Wearable barcode recognition aids the visually impaired

Technology News |
By Rich Pell

The OrCam MyEye 2.0 can instantly identify tens of thousands of barcodes for a wide range of consumer products. This uses the same artificial vision technology that allows the wearable system to read printed and digital text off of any surface, recognise faces, and identify bank notes in real time.

Shopping can be a particularly challenging and stressful activity for blind and visually impaired people, particularly when the text on product labels is small or hard to identify.

The artificial intelligence software to analyse and communicate visual information through audio. So, when the device detects a barcode on a product it will automatically check if it is in the pre-loaded database, and if a match is made the device tells the user the product name and other important information, for example its weight or if the product is a multipack.

OrCam will continue to expand the existing barcode database so that the OrCam MyEye 2.0 will be able to identify an increasing number and range of products. The new barcode recognition feature has been automatically rolled out to all existing OrCam MyEye 2.0 users through a software update.
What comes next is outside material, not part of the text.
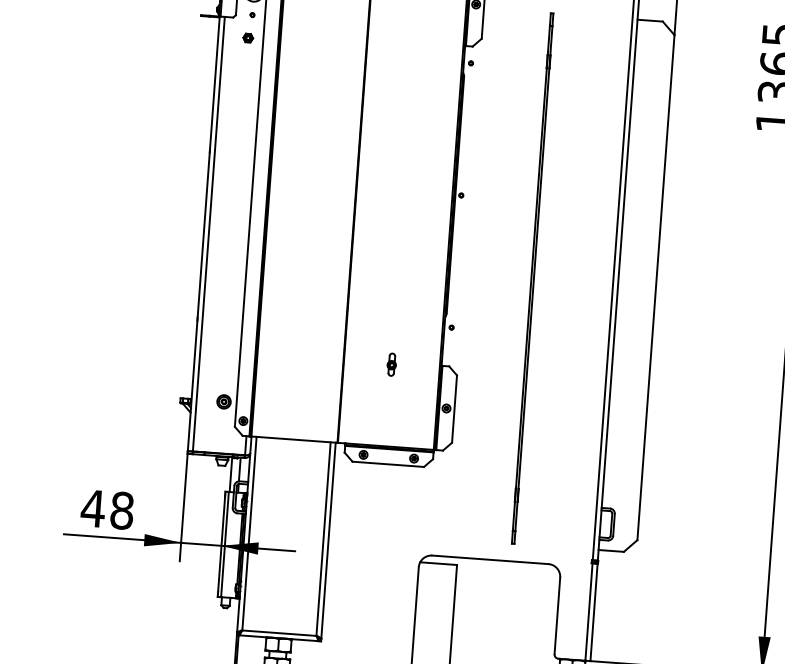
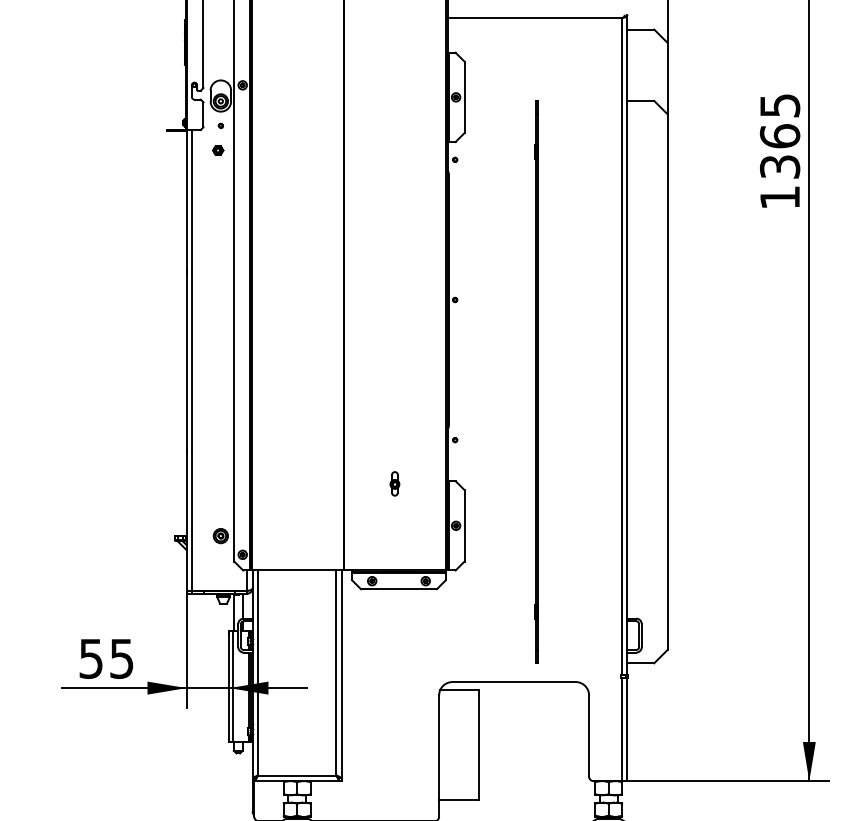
text: (106, 509) -> (105, 658), 48 -> 55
OrCam user June Wheeler began to notice her sight was deteriorating when she started to struggle to do her weekly shopping. “As a result of my macular degeneration, I began to find everyday actions, such as placing toothpaste on my toothbrush, increasingly difficult to carry out. Identifying products while shopping, recognizing faces, and reading the newspaper were among a growing number of daily activities with which I had difficulty as my vision deteriorated,” she said. 

“With OrCam MyEye I am now able to buy the correct items in the supermarket and I do not get confused between products as I use my OrCam MyEye to read the labels and make sure I am selecting what I intend to buy,” she said.

The device is completely wireless and magnetically mounts onto the user’s eyeglasses or sunglasses frame and weighs less than an ounce. It is activated by an intuitive pointing gesture, or simply by following the wearer’s gaze, allowing for hands-free use without the need of a smartphone or Wi-Fi.

As all of the operations are processed offline, audio communication of vital visual information happens in real time while ensuring data privacy. Functions such as volume control and reading navigation are performed using a touch pad on the side of the device.